William Hope Hodgson was killed while serving bravely with the Army in France in 1918, but it has taken well over half a century for his importance as a writer to be recognised. I am, therefore, pleased to be playing my own small part by returning to print one of his best Sargasso Sea stories,The Finding of the Graiken' (1913) and would urge any reader who has not done so, to investigate the other works by this marvellous writer of sea mysteries.

I

When a year had passed, and still there was no news of the full-rigged ship Graiken, even the most sanguine of my old chum’s friends had ceased to hope perchance, somewhere, she might be above water.

Yet Ned Barlow, in his inmost thoughts, I knew, still hugged to himself the hope that she would win home.
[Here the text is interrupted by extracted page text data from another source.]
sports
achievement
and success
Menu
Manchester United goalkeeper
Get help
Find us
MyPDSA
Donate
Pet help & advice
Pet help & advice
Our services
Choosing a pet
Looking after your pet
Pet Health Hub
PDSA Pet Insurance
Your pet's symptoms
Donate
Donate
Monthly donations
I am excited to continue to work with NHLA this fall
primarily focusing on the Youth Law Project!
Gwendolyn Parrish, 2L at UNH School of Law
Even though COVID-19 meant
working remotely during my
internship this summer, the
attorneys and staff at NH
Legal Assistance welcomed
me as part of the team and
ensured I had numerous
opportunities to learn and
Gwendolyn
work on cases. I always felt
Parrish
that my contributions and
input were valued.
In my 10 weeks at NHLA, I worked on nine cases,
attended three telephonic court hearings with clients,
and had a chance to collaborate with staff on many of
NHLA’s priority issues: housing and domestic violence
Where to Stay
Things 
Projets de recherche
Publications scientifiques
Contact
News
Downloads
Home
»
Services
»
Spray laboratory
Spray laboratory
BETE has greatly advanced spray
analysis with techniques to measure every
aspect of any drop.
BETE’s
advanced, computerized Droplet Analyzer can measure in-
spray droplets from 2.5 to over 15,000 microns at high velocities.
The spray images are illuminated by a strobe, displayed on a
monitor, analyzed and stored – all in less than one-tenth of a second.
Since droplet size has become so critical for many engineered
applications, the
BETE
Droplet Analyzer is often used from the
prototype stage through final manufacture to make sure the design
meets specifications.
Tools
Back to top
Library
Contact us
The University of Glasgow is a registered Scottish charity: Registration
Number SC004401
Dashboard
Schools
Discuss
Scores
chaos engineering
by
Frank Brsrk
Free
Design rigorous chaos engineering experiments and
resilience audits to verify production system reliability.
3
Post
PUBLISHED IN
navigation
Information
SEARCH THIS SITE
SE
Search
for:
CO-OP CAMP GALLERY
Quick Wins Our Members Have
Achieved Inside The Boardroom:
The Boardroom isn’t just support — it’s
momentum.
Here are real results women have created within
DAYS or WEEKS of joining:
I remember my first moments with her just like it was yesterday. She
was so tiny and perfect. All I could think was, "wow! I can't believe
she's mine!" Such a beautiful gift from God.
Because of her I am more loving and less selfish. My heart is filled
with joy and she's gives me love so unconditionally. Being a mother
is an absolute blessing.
Poor, dear old fellow, how my heart did go out towards him in his sorrow!

For it was in the Graiken that his sweetheart had sailed on that dull January day some twelve months previously.

The voyage had been taken for the sake of her health; yet since then - save for a distant signal recorded at the Azores - there had been from all the mystery of ocean no voice; the ship and they within her had vanished utterly.

And still Barlow hoped. He said nothing actually, but at times his deeper thoughts would float up and show through the sea of his usual talk, and thus I would know in an indirect way of the thing that his heart was thinking.

Nor was time a healer.

It was later that my present good fortune came to me. My uncle died, and I - hitherto poor - was now a rich man. In a breath, it seemed, I had become possessor of houses, lands, and money; also - in my eyes almost more important - a fine fore-and-aft-rigged yacht of some two hundred tons register.